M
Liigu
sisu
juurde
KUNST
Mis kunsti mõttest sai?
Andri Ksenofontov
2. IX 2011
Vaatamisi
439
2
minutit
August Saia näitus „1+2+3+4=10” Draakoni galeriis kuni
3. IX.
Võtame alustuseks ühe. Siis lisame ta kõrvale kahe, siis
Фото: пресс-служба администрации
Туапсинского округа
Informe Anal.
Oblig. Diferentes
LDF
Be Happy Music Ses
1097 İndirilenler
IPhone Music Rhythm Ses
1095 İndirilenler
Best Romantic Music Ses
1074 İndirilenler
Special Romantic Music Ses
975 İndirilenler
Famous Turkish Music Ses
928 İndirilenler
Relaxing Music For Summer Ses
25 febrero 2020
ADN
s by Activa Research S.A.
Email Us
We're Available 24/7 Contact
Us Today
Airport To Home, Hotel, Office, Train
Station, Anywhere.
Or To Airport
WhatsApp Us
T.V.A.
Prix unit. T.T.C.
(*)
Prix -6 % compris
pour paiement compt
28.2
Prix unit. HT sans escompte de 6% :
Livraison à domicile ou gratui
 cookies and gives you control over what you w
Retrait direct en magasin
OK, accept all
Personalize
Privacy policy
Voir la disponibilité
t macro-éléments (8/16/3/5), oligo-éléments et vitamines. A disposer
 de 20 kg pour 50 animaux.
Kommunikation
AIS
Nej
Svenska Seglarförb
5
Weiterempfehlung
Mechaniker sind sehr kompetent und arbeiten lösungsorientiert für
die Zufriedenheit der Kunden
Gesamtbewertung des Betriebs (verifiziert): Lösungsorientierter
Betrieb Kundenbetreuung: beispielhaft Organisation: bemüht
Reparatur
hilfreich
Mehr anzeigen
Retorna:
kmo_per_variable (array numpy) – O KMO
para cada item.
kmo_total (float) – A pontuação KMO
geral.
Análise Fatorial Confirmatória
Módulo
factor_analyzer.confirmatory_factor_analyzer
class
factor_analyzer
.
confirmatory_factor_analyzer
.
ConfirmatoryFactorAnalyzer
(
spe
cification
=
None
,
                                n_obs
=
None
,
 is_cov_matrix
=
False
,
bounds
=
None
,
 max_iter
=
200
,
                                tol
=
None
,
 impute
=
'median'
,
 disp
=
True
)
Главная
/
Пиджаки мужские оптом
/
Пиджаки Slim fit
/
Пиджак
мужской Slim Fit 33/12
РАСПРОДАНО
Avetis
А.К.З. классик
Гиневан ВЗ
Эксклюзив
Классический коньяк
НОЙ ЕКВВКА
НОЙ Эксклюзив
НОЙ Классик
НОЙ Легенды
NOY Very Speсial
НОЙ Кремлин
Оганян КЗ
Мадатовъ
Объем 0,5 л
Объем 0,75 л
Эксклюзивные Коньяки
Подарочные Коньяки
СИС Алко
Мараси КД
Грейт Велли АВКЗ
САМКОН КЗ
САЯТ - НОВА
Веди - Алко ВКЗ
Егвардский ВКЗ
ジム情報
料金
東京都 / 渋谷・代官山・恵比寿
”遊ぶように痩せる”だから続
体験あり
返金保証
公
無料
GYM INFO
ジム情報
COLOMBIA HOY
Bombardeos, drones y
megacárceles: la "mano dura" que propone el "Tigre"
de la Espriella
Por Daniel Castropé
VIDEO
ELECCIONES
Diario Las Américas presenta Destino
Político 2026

______

• [Task prompt] Render every line from all the rows above as a JSON list of strings, one string per line, leaving out blank lines.

• [Response for this exercise]
[
  "M",
  "Liigu",
  "sisu",
  "juurde",
  "KUNST",
  "Mis kunsti mõttest sai?",
  "Andri Ksenofontov",
  "2. IX 2011",
  "Vaatamisi",
  "439",
  "2",
  "minutit",
  "August Saia näitus „1+2+3+4=10” Draakoni galeriis kuni",
  "3. IX.",
  "Võtame alustuseks ühe. Siis lisame ta kõrvale kahe, siis",
  "Фото: пресс-служба администрации",
  "Туапсинского округа",
  "Informe Anal.",
  "Oblig. Diferentes",
  "LDF",
  "Be Happy Music Ses",
  "1097 İndirilenler",
  "IPhone Music Rhythm Ses",
  "1095 İndirilenler",
  "Best Romantic Music Ses",
  "1074 İndirilenler",
  "Special Romantic Music Ses",
  "975 İndirilenler",
  "Famous Turkish Music Ses",
  "928 İndirilenler",
  "Relaxing Music For Summer Ses",
  "25 febrero 2020",
  "ADN",
  "s by Activa Research S.A.",
  "Email Us",
  "We're Available 24/7 Contact",
  "Us Today",
  "Airport To Home, Hotel, Office, Train",
  "Station, Anywhere.",
  "Or To Airport",
  "WhatsApp Us",
  "T.V.A.",
  "Prix unit. T.T.C.",
  "(*)",
  "Prix -6 % compris",
  "pour paiement compt",
  "28.2",
  "Prix unit. HT sans escompte de 6% :",
  "Livraison à domicile ou gratui",
  " cookies and gives you control over what you w",
  "Retrait direct en magasin",
  "OK, accept all",
  "Personalize",
  "Privacy policy",
  "Voir la disponibilité",
  "t macro-éléments (8/16/3/5), oligo-éléments et vitamines. A disposer",
  " de 20 kg pour 50 animaux.",
  "Kommunikation",
  "AIS",
  "Nej",
  "Svenska Seglarförb",
  "5",
  "Weiterempfehlung",
  "Mechaniker sind sehr kompetent und arbeiten lösungsorientiert für",
  "die Zufriedenheit der Kunden",
  "Gesamtbewertung des Betriebs (verifiziert): Lösungsorientierter",
  "Betrieb Kundenbetreuung: beispielhaft Organisation: bemüht",
  "Reparatur",
  "hilfreich",
  "Mehr anzeigen",
  "Retorna:",
  "kmo_per_variable (array numpy) – O KMO",
  "para cada item.",
  "kmo_total (float) – A pontuação KMO",
  "geral.",
  "Análise Fatorial Confirmatória",
  "Módulo",
  "factor_analyzer.confirmatory_factor_analyzer",
  "class",
  "factor_analyzer",
  ".",
  "confirmatory_factor_analyzer",
  ".",
  "ConfirmatoryFactorAnalyzer",
  "(",
  "spe",
  "cification",
  "=",
  "None",
  ",",
  "                                n_obs",
  "=",
  "None",
  ",",
  " is_cov_matrix",
  "=",
  "False",
  ",",
  "bounds",
  "=",
  "None",
  ",",
  " max_iter",
  "=",
  "200",
  ",",
  "                                tol",
  "=",
  "None",
  ",",
  " impute",
  "=",
  "'median'",
  ",",
  " disp",
  "=",
  "True",
  ")",
  "Главная",
  "/",
  "Пиджаки мужские оптом",
  "/",
  "Пиджаки Slim fit",
  "/",
  "Пиджак",
  "мужской Slim Fit 33/12",
  "РАСПРОДАНО",
  "Avetis",
  "А.К.З. классик",
  "Гиневан ВЗ",
  "Эксклюзив",
  "Классический коньяк",
  "НОЙ ЕКВВКА",
  "НОЙ Эксклюзив",
  "НОЙ Классик",
  "НОЙ Легенды",
  "NOY Very Speсial",
  "НОЙ Кремлин",
  "Оганян КЗ",
  "Мадатовъ",
  "Объем 0,5 л",
  "Объем 0,75 л",
  "Эксклюзивные Коньяки",
  "Подарочные Коньяки",
  "СИС Алко",
  "Мараси КД",
  "Грейт Велли АВКЗ",
  "САМКОН КЗ",
  "САЯТ - НОВА",
  "Веди - Алко ВКЗ",
  "Егвардский ВКЗ",
  "ジム情報",
  "料金",
  "東京都 / 渋谷・代官山・恵比寿",
  "”遊ぶように痩せる”だから続",
  "体験あり",
  "返金保証",
  "公",
  "無料",
  "GYM INFO",
  "ジム情報",
  "COLOMBIA HOY",
  "Bombardeos, drones y",
  "megacárceles: la \"mano dura\" que propone el \"Tigre\"",
  "de la Espriella",
  "Por Daniel Castropé",
  "VIDEO",
  "ELECCIONES",
  "Diario Las Américas presenta Destino",
  "Político 2026"
]